> [PASSAGE PROVIDED]
[Begin]
I was stuck in a distant part of Papua New Guinea some years ago without reference sources. I had a lognormal distribution defined in terms of its mean and 95-percentile values, and I needed help in determining its standard deviation. Many people from the RISKANAL list responded to my request (see the list below; many thanks, all of you) with a wealth of specific and general information. I have summarised the main points here.

Definition

A random variable X is said to follow a lognormal distribution if the random variable Y = log ( X ) is normally distributed, N ( mu, sigma^2 ). A lognormal distribution is defined by a density function of

f (y) = EXP( - ((LOG(y) – mu)^2) / (2 * sigma^2) ) / (y * sigma * SQR(2 * pi)), for y > 0

Lognormal distributions are typically specified in one of two ways throughout the literature. One is to specify the mean and standard deviation of the underlying normal distribution (mu and sigma) as described above. The other is to specify the distribution using the mean of the lognormal distribution itself and a term called the ‘error factor’.

The error factor for a lognormal distribution is defined as the ratio of the 95th percentile to the median, or, equivalently, the ratio of the median to the 5th percentile. Physically, its square represents the width of a 90% confidence interval with respect to the median. The mathematical relationships between the mean and error factor, and the parameters of the underlying normal distribution (mu and sigma) are shown by the following equations:

sigma = LOG(error factor) / 1.645
mu    = LOG(mean) – (sigma^2 / 2)

When the mean and error factor are used as input for the lognormal distribution, both input parameters must be positive, and the error factor must be greater than one. If mu and sigma are specified, there is no restriction on mu, but sigma must be positive.

Formulae

Two parameters are generally sufficient to define a lognormal distribution.

The majority (but not all) of the formulae listed below are taken from a freeware program called LOGNORM4 for uniquely determining the parameters of lognormal distributions from minimal information (e.g. a mean and a median), and for manipulating and generating lognormal distributions. This was written by Daniel J. Strom and is available as freeware from the author at the Risk Analysis and Health Protection Group, MSIN K3 56, Battelle Pacific Northwest Laboratories, PO Box 999, Richland, Washington 99352 0999 USA; phone (509) 375 2626; fax (509) 375 2019; Internet daniel.j.strom@pnl.gov.

It was sent to me by Robert Lee. Many of the other contributions are reflected in this set of formulae.
[End]
> [DATA LINES]
[Begin]
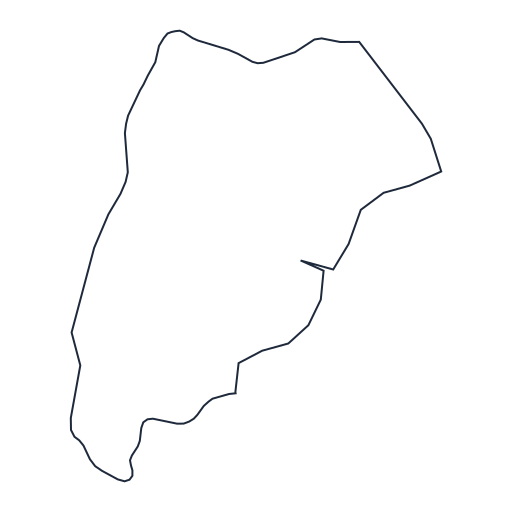 the border of Samut Songkhram
{"feature_id": "THA-424", "entity_name": "Samut Songkhram", "entity_type": "Province", "adm_level": 1, "iso_a3": "THA", "parent_name": "Thailand", "parent_adm1": "", "projection": "albers", "projection_center": [99.94, 13.375], "detail": "fine", "context": "isolated", "style": "outline", "palette": "slate", "viewbox_px": 512, "rotation_deg": 0, "n_neighbors": 0, "source": "natural_earth", "source_scale": "10m", "svg_char_len": 1078}
<svg xmlns="http://www.w3.org/2000/svg" viewBox="0 0 512 512"><path d="M441.2,171.5L409.7,185.6L383.6,192.8L360.8,209.8L348.6,244.0L333.2,269.5L300.6,260.5L323.6,270.7L320.8,299.6L308.4,325.2L288.3,343.5L262.2,350.7L238.6,363.1L235.4,391.9L235.6,393.3L229.0,394.0L212.5,398.7L208.6,401.6L203.8,405.9L197.4,414.8L193.8,418.7L189.1,421.6L183.7,423.6L177.2,423.7L152.9,418.7L147.5,419.3L143.3,422.3L141.3,428.0L139.8,440.9L137.8,446.4L131.9,455.5L130.0,460.3L131.0,465.5L132.4,470.3L132.4,475.8L129.5,479.7L124.6,481.3L117.8,479.4L102.1,470.9L95.2,466.2L89.9,459.2L83.5,445.6L79.2,440.3L74.5,436.8L71.0,430.0L70.8,418.0L80.3,365.4L71.6,332.5L94.2,247.7L108.4,214.3L120.5,193.8L125.6,181.9L127.8,172.3L124.9,133.1L126.1,123.7L128.1,115.6L140.1,90.2L143.5,84.5L147.8,75.6L155.3,62.2L159.0,45.9L163.8,38.0L167.5,33.5L171.5,32.0L175.2,31.2L179.7,30.7L183.7,32.3L192.6,38.1L197.9,40.5L228.5,49.8L237.9,53.8L252.4,61.8L257.6,63.2L263.3,62.8L295.0,52.2L314.4,39.5L321.7,38.4L340.1,42.0L359.2,41.9L422.0,123.8L430.8,138.8L441.2,171.5Z" fill="none" stroke="#1e293b" stroke-width="2"/></svg>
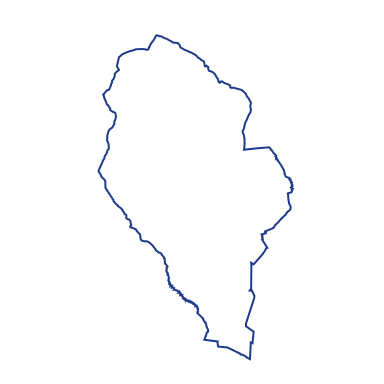 Ciumani, Harghita, Romania (orthographic projection), rotated 115°
{"feature_id": "2599482B61629303727972", "entity_name": "Ciumani", "entity_type": "district", "adm_level": 2, "iso_a3": "ROU", "parent_name": "Romania", "parent_adm1": "Harghita", "projection": "orthographic", "projection_center": [25.481, 46.64], "detail": "fine", "context": "isolated", "style": "outline", "palette": "blue", "viewbox_px": 384, "rotation_deg": 115, "n_neighbors": 0, "source": "geoboundaries", "source_scale": "gbopen_adm2", "svg_char_len": 5997}
<svg xmlns="http://www.w3.org/2000/svg" viewBox="0 0 384 384"><g transform="rotate(115 192 192)"><path d="M112.2,309.8L116.1,311.6L117.9,311.9L119.5,311.1L121.3,310.9L122.5,310.9L124.8,311.4L126.2,310.9L127.2,310.7L127.9,311.0L129.5,310.5L134.0,310.4L134.8,310.8L135.8,312.1L138.7,312.8L139.9,313.4L140.6,313.2L141.3,313.6L142.4,312.3L143.5,311.6L147.0,307.6L148.3,306.6L149.0,304.9L148.9,304.7L150.3,302.5L151.1,301.3L152.4,300.7L152.4,299.6L152.8,298.0L152.8,296.7L152.5,295.9L152.8,295.0L153.7,294.1L155.9,292.8L157.1,292.4L160.1,292.0L161.4,292.1L163.0,291.1L167.5,291.6L169.7,292.9L172.0,293.4L176.6,292.6L181.5,290.6L182.1,289.5L183.8,287.9L188.0,285.6L189.5,286.2L193.0,285.7L196.8,286.2L198.5,285.7L201.8,286.0L202.9,285.8L212.0,285.7L212.7,285.4L214.0,283.6L214.5,282.4L215.6,281.5L216.6,280.2L217.5,277.4L218.2,276.0L219.3,274.9L224.8,272.2L232.7,259.6L233.5,259.1L235.2,255.2L235.3,253.9L235.9,253.6L236.7,249.8L237.4,247.6L237.9,247.5L238.9,245.8L239.0,245.4L240.2,244.2L240.6,243.2L240.4,242.4L240.7,241.8L241.5,241.3L242.9,240.9L243.6,240.3L243.8,239.1L243.5,237.3L244.3,235.7L245.9,234.7L247.2,233.4L247.9,233.1L248.6,233.5L249.9,233.1L249.6,229.4L249.7,228.7L249.5,227.2L250.2,226.1L250.5,225.9L251.1,224.7L251.8,223.0L251.9,222.3L252.6,221.0L256.5,218.5L257.3,217.2L256.8,214.5L255.7,211.7L255.7,210.2L256.2,207.8L257.4,204.4L258.0,203.7L259.0,201.3L259.5,201.0L260.3,199.4L260.5,197.7L260.8,197.2L260.8,196.4L261.0,196.1L260.6,195.5L260.7,194.5L261.3,193.0L261.7,192.8L262.6,190.7L263.2,189.6L263.7,189.5L264.0,188.6L264.3,188.7L266.0,187.4L268.2,186.4L268.5,185.4L270.0,182.6L270.4,182.6L271.3,183.0L272.6,182.2L273.2,182.4L274.0,182.1L274.2,181.8L274.6,181.7L275.0,181.3L275.8,179.7L276.2,179.3L276.9,179.6L277.3,179.3L277.3,178.6L279.5,176.7L281.0,176.4L281.4,175.9L282.1,176.1L282.8,175.3L282.9,175.0L282.8,174.9L283.1,174.3L284.0,174.3L284.3,173.7L284.6,173.7L284.4,173.4L284.8,173.1L284.6,172.9L285.2,172.4L285.3,172.7L285.6,172.5L285.7,172.2L285.5,172.3L285.5,172.0L285.9,172.0L285.8,171.4L286.0,171.4L285.6,171.1L286.2,170.8L286.3,170.5L286.2,170.4L286.4,170.4L286.7,170.1L286.6,169.9L286.6,169.3L286.8,169.3L286.6,169.1L286.9,168.6L286.7,167.8L287.1,167.8L287.6,167.2L287.8,166.4L288.0,166.5L287.7,165.8L287.9,165.1L287.7,164.9L287.4,163.6L287.9,162.8L288.0,163.0L288.1,162.6L287.9,162.5L288.1,161.6L287.6,161.7L287.4,161.4L288.0,160.9L288.5,161.1L288.2,160.7L288.5,160.1L288.6,159.8L289.0,160.0L289.2,159.7L288.8,159.6L289.0,159.2L290.2,159.1L289.9,158.7L290.2,158.6L289.9,158.3L290.1,157.9L289.9,157.9L290.0,157.8L289.7,157.4L290.3,157.4L290.4,156.7L290.6,156.6L291.0,155.7L291.1,155.8L291.4,155.2L291.9,155.2L291.8,154.7L292.3,154.8L292.4,154.3L292.1,154.3L292.1,153.9L291.8,153.6L292.0,153.1L291.6,153.1L291.7,152.7L292.5,153.0L292.7,152.5L292.4,152.4L292.8,152.1L292.5,152.1L292.5,151.8L293.0,151.6L292.5,151.0L292.6,150.3L292.3,150.5L292.5,149.8L292.0,149.4L292.0,148.7L292.3,148.6L291.6,148.2L291.8,147.8L292.2,147.8L292.5,147.4L292.2,147.2L292.1,146.8L292.4,146.5L291.8,146.2L291.9,145.9L291.7,145.7L291.8,145.4L292.3,145.2L292.5,145.4L292.5,145.2L292.3,144.6L292.8,144.1L292.4,143.7L292.8,143.6L292.8,143.4L292.4,142.9L292.4,142.4L293.0,141.9L292.9,141.6L293.1,141.5L293.2,140.8L293.4,140.9L293.7,140.8L293.3,140.6L293.5,140.2L293.2,139.9L293.7,139.5L293.6,138.8L294.1,138.3L294.6,138.2L294.9,137.8L295.3,137.8L295.5,136.9L297.7,136.6L298.3,136.2L298.3,135.8L299.4,136.0L302.0,128.4L302.5,128.5L304.9,124.8L304.6,124.4L307.9,121.8L309.9,119.5L311.2,118.5L312.2,118.5L313.0,119.2L316.7,118.5L317.1,118.7L320.7,118.4L316.6,105.5L318.0,105.1L321.0,103.0L320.0,99.9L317.9,94.2L318.2,79.8L318.8,79.4L318.1,77.3L318.4,73.3L318.8,73.0L319.0,68.8L303.5,75.1L303.5,73.3L292.5,77.1L290.9,86.3L288.4,87.5L261.7,90.8L259.7,91.6L255.7,96.5L256.6,97.2L256.9,98.0L255.6,97.7L254.3,97.7L234.9,106.5L231.1,108.4L231.6,105.6L218.4,101.7L213.8,101.0L211.2,101.0L210.7,100.2L205.4,108.5L204.5,107.9L202.8,109.8L202.0,109.5L201.0,111.0L198.1,107.6L197.8,107.7L197.3,109.1L196.9,109.1L191.1,103.8L189.3,102.7L187.3,102.7L185.9,102.3L183.5,101.2L178.6,99.9L172.9,97.5L170.0,97.2L167.0,95.7L166.2,95.6L164.8,95.8L163.7,96.4L162.7,97.3L161.8,98.8L157.9,101.6L154.0,103.6L152.8,104.6L150.1,101.7L147.5,101.9L147.6,102.8L147.0,103.1L146.6,102.7L146.6,103.3L145.9,103.6L146.0,104.2L145.1,104.0L144.9,103.6L144.3,104.0L144.3,103.6L144.1,103.4L143.8,103.7L143.8,104.0L142.9,104.2L142.2,105.6L141.1,105.4L140.9,106.0L141.2,106.2L140.9,106.7L140.9,107.1L139.8,107.4L139.4,108.3L139.0,108.2L139.0,108.4L139.4,108.8L139.4,109.1L138.3,109.3L138.2,110.0L138.5,113.1L138.0,114.1L136.8,115.4L134.2,117.3L132.8,118.7L129.5,123.5L127.0,127.7L127.1,127.9L126.4,128.2L126.6,129.3L126.3,129.4L126.4,129.6L125.9,129.7L125.6,130.2L125.2,130.0L125.1,130.4L124.2,131.0L123.8,131.0L123.9,131.4L123.6,131.3L123.0,132.0L122.3,134.4L120.5,137.2L120.6,137.6L120.3,138.3L119.0,140.0L119.0,141.0L120.1,143.1L124.6,151.0L131.7,162.7L127.3,164.2L121.8,166.8L118.6,169.0L116.5,171.2L115.5,171.9L114.6,171.7L112.6,171.8L106.2,173.1L104.1,172.9L98.8,173.1L95.3,172.8L92.7,173.2L90.0,175.2L88.5,175.8L86.3,176.2L83.1,180.4L82.3,182.4L80.2,184.9L78.5,189.9L80.0,198.7L80.7,199.6L81.1,201.6L79.6,202.2L79.2,203.1L79.3,206.5L79.5,208.8L79.2,211.5L79.3,212.2L79.8,212.8L81.1,212.8L81.3,213.2L80.7,214.7L78.5,216.4L78.0,217.6L75.4,221.2L74.6,224.3L74.6,225.5L75.0,227.4L74.7,228.3L72.9,229.7L71.9,230.1L71.5,232.2L72.5,232.9L72.6,233.5L69.0,236.0L68.7,236.7L68.4,237.7L68.5,239.4L67.7,241.8L67.7,242.4L67.5,243.7L66.7,245.4L66.4,246.5L65.9,251.3L66.2,253.4L66.0,255.3L66.3,258.3L65.8,263.4L65.3,264.2L64.0,265.3L63.3,267.6L63.0,267.9L64.5,272.1L63.9,279.3L63.9,280.4L64.1,281.4L64.2,282.6L63.9,285.2L64.5,287.0L64.6,289.5L65.1,290.5L71.8,291.1L74.1,291.8L76.5,292.0L77.6,291.8L78.5,292.1L78.5,291.9L78.9,291.8L80.3,291.8L81.8,292.2L82.2,292.9L82.6,295.3L83.6,297.9L86.3,303.0L90.0,306.9L90.9,308.2L95.2,312.2L96.7,313.4L99.2,314.4L100.5,315.2L109.5,313.3L112.2,309.8Z" fill="none" stroke="#1e3a8a" stroke-width="2"/></g></svg>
[End]
> [REQUIREMENT]
In the passage on lognormal distributions, what condition must the error factor satisfy when the mean and error factor are used as input? The records are separate material and have no connection to the passage on lognormal distributions.

> [RESPONSE TO THE TASK]
The error factor must be greater than one.